Praise what you want to see more of, and don’t ask your volunteers to do things that devalue or dilute your vision. Model what you want to see.

If I believe soul care is an important component to a healthy team and I even write that into my philosophy of ministry to children, but I never rest and never build in rest for my team, well, I’m sending different messages, aren’t I? Define what you want to be true of your team (your values or virtues), and then don’t compromise them.

Finally, don’t allow contextualization to change your culture. Sometimes we believe we are simply finding creative ways to “contextualize” our ministry to the community we serve. But if my mission is for children to follow Jesus but I only play games and offer “moralistic” story times so they’ll think church is fun and want to come back, then I’m not fulfilling my mission. I’ve changed the culture into a watered-down version of Christianity that will neither compel nor satisfy anyone I hope to serve.

Each one of us has a role to play in the body. If we take on burdens out of obligation, or because “no one is doing it,” we rob others of playing their God-given roles in the body of Christ. So, let’s remind ourselves of 1 Corinthians 12:4–6—There are different kinds of gifts, but the same Spirit. There are different kinds of service, but the same Lord. There are different kinds of working, but the same God works all of them in all men.
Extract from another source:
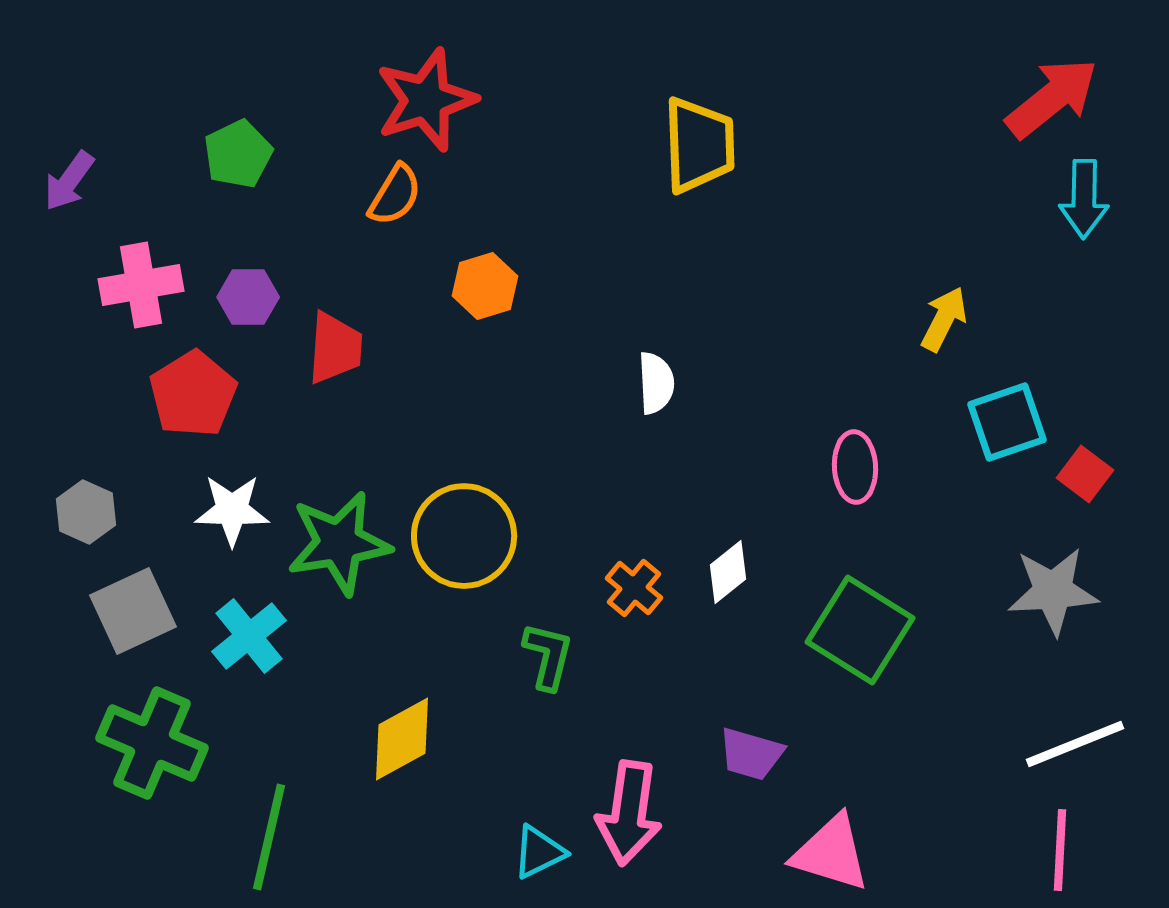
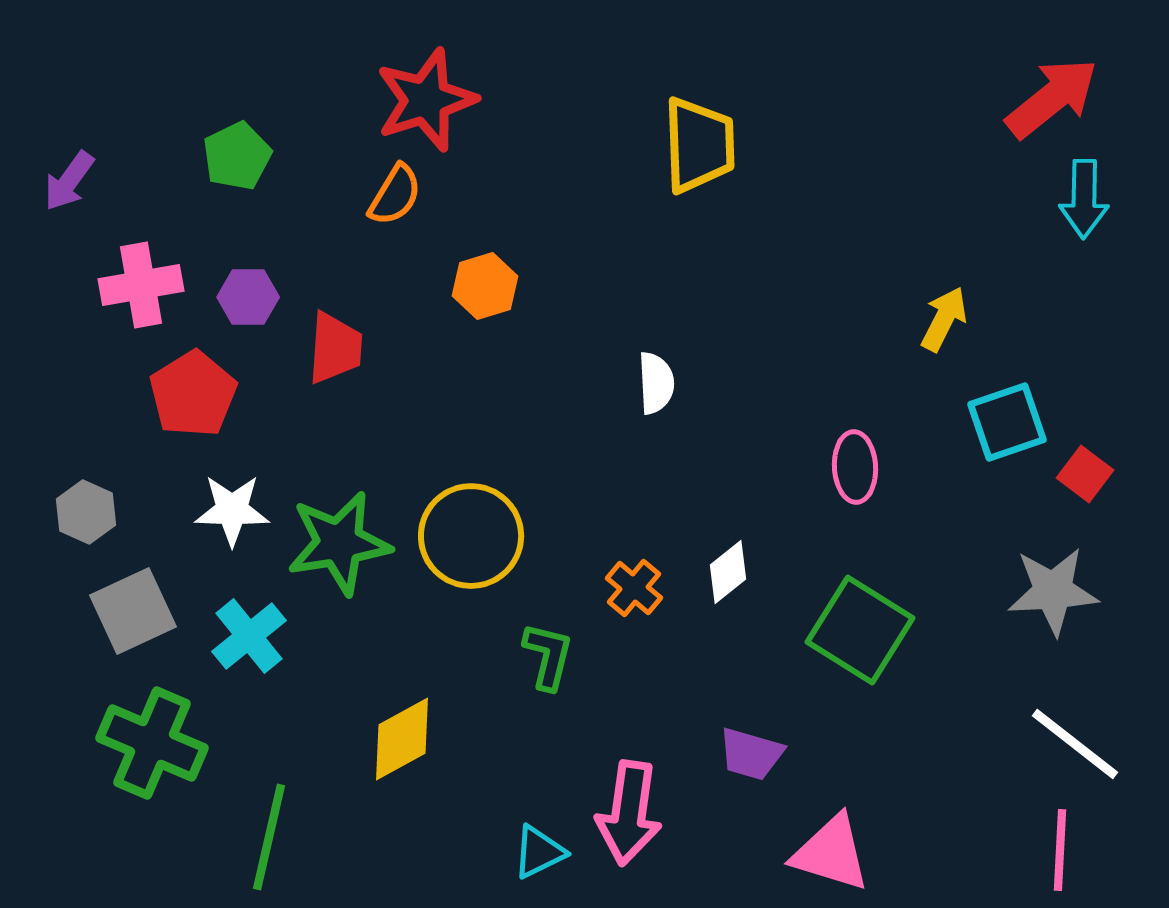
green pentagon: moved 1 px left, 2 px down
yellow circle: moved 7 px right
white line: rotated 60 degrees clockwise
I’m praying for all of us who labor for the gospel to find freedom in doing the job Christ prepared in advance for us to do (Ephesians 2:10). Let us do those good works with conviction, consistency, and clarity, through the power of the Holy Spirit at work within us.

  • What is one area God is calling you to “specialize” in?
  • Whatever you regularly do is your job. What are some things that have inadvertently become your job that aren’t a part of your mission?
  • Who can you ask to come alongside you? What are some roles you’re trying to fill that belong to others (who may be able to do them even better)?

Whitney Julian

Whitney Julian is the Citylight Kids Director at the Midtown location in Omaha, Nebraska. Citylight Kids exists to help families Meet Jesus, Imitate Jesus, and Share Jesus through the Gospel, Relationships, and Service. She is married to Joe, a pastor, and together they have two girls and a boy. Prior to Citylight, Joe and Whitney spent six years living with youth at Boystown as a Family Teaching Couple. Whitney has a degree in Elementary Education, and has always enjoyed seeing the spark when a child learns something new – especially when they’re beginning to understand and enjoy the Gospel of Jesus!